So close, yet so far: Zogenix LGS trial succeeds, but results underwhelm
Merely crossing the finish line isn’t enough — the win must be decisive. Ask Zogenix, whose experimental seizure drug met the main goal in a pivotal study in patients with Lennox-Gastaut Syndrome (LGS) on Thursday, but saw its shares plummet after the magnitude of the therapy’s effect fell short.
The drug, fenfluramine (to be branded Fintepla) — one-half of the notorious axed prescription weight-loss cocktail fen-phen — was tested against a placebo in 263 patients with the rare, treatment-resistant form of childhood epilepsy. The data comes months after Zogenix’s revamped application was accepted for review in patients with Dravet syndrome, another rare seizure disorder.
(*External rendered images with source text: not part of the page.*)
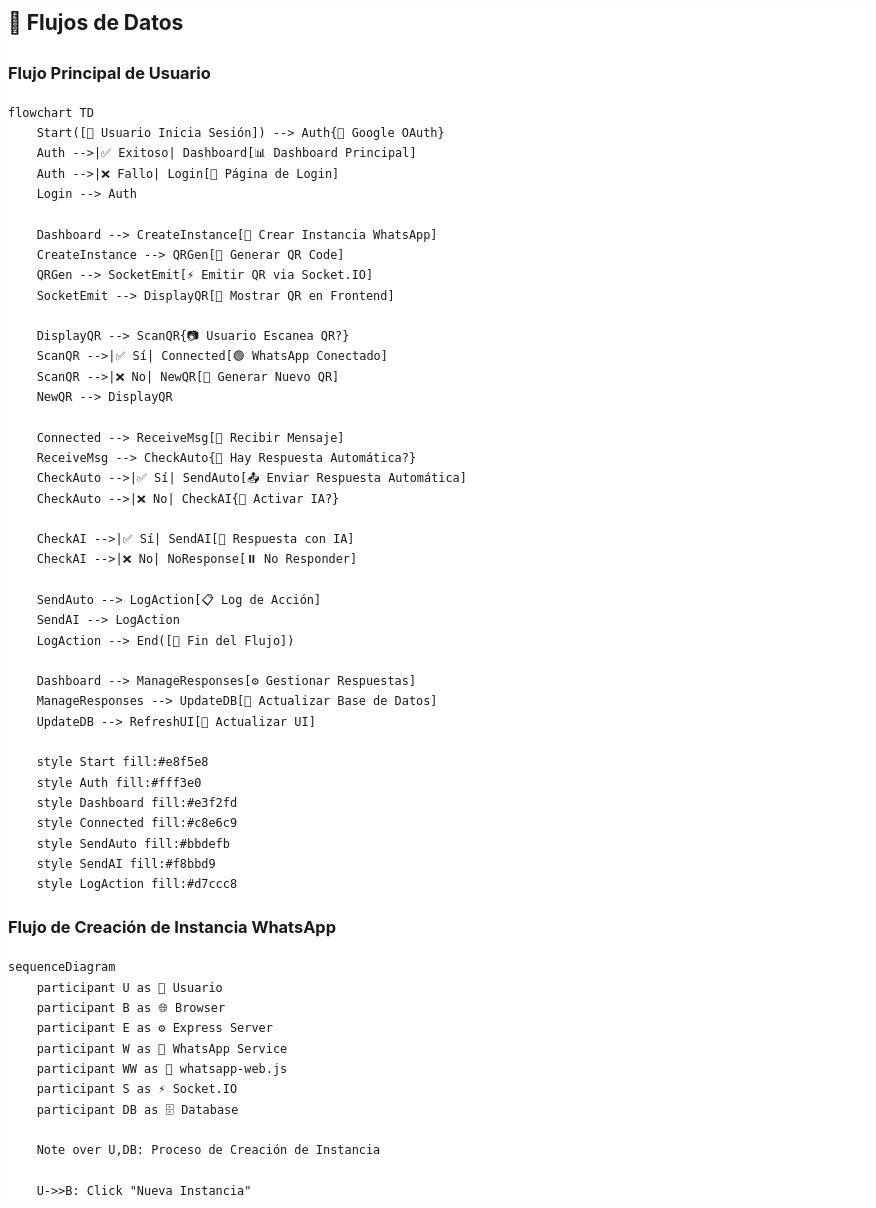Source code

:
 ```mermaid
```

## 🔄 Flujos de Datos

### Flujo Principal de Usuario

```mermaid
flowchart TD
    Start([👤 Usuario Inicia Sesión]) --> Auth{🔐 Google OAuth}
    Auth -->|✅ Exitoso| Dashboard[📊 Dashboard Principal]
    Auth -->|❌ Fallo| Login[🔑 Página de Login]
    Login --> Auth
    
    Dashboard --> CreateInstance[📱 Crear Instancia WhatsApp]
    CreateInstance --> QRGen[📲 Generar QR Code]
    QRGen --> SocketEmit[⚡ Emitir QR via Socket.IO]
    SocketEmit --> DisplayQR[📱 Mostrar QR en Frontend]
    
    DisplayQR --> ScanQR{📷 Usuario Escanea QR?}
    ScanQR -->|✅ Sí| Connected[🟢 WhatsApp Conectado]
    ScanQR -->|❌ No| NewQR[🔄 Generar Nuevo QR]
    NewQR --> DisplayQR
    
    Connected --> ReceiveMsg[📨 Recibir Mensaje]
    ReceiveMsg --> CheckAuto{🤖 Hay Respuesta Automática?}
    CheckAuto -->|✅ Sí| SendAuto[📤 Enviar Respuesta Automática]
    CheckAuto -->|❌ No| CheckAI{🧠 Activar IA?}
    
    CheckAI -->|✅ Sí| SendAI[🤖 Respuesta con IA]
    CheckAI -->|❌ No| NoResponse[⏸️ No Responder]
    
    SendAuto --> LogAction[📋 Log de Acción]
    SendAI --> LogAction
    LogAction --> End([🏁 Fin del Flujo])
    
    Dashboard --> ManageResponses[⚙️ Gestionar Respuestas]
    ManageResponses --> UpdateDB[💾 Actualizar Base de Datos]
    UpdateDB --> RefreshUI[🔄 Actualizar UI]
    
    style Start fill:#e8f5e8
    style Auth fill:#fff3e0
    style Dashboard fill:#e3f2fd
    style Connected fill:#c8e6c9
    style SendAuto fill:#bbdefb
    style SendAI fill:#f8bbd9
    style LogAction fill:#d7ccc8
```

### Flujo de Creación de Instancia WhatsApp

```mermaid
sequenceDiagram
    participant U as 👤 Usuario
    participant B as 🌐 Browser
    participant E as ⚙️ Express Server
    participant W as 📱 WhatsApp Service
    participant WW as 💬 whatsapp-web.js
    participant S as ⚡ Socket.IO
    participant DB as 🗄️ Database
    
    Note over U,DB: Proceso de Creación de Instancia
    
    U->>B: Click "Nueva Instancia"
```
In the LGS study, patients on the higher dose (0.7 mg) of the drug saw a statistically significant median reduction of 26.5% in seizure frequency, versus 7.8% in patients taking placebo (p=0.0012). Other secondary endpoints including patients with ≥50% reduction in monthly drop seizures; the proportion of patients improved; and the proportion of patients much improved or very much improved were all in favor of the drug.
“The difference (18.7%) is substantially smaller than the ~60% reduction in seizures over placebo seen for the high-dose cohort in the Dravet fenfluramine trial,” Stifel’s Paul Matteis wrote in a note.
Matteis raised his approval probability in LGS to 80% but said that the poor magnitude of efficacy prompted a reduction in his market share estimate to 15% from 20%.
Last April, Zogenix said the FDA had rebuffed reviewing Fintepla’s marketing application for Dravet patients, citing the lack of certain non-clinical studies key for the assessment of chronic administration of the drug as well as an incorrect version of a clinical dataset. In November, the FDA accepted the company’s resubmitted application, and the agency is expected to make its final decision by March 25.
“Epidiolex absolute seizure reduction in LGS was greater than seen here, however, the placebo effect in GW’s studies is consistently much bigger, which may be due to the expectation bias that consistently hovers around CBD. This dynamic was first observed in Dravet, where the placebo arm in GW’s study showed a 13% reduction in convulsive seizures, vs 1.1% and 1.2% in ZGNX’s two Dravet ph3’s. Similarly, in LGS, while Epidiolex showed 42% and 44% reductions in drop seizures, the placebo arms in the two studies showed reductions in seizure frequency of 17% and 22%,” Matteis said.
“We’re therefore unsurprised to see a significantly smaller placebo effect in fenfluramine’s LGS study (just 7.8%), and any analysis of the absolute seizure reduction on Fintepla needs to be interpreted in the context of this dynamic. Patients in both Zogenix and GW’s LGS studies look fairly severe, and Zogenix made the case that the Fintepla improvement in seizure reduction, when looked at as a multiple of placebo, was robust.”
Overall, the efficacy of Fintepla and Epidiolex is likely more similar than different in LGS (compared to the large difference in Dravet), Matteis concluded. “Therefore if one models Fintepla as the more expensive option, which we do, it probably makes sense to assume that it’s used later in the LGS treatment paradigm.”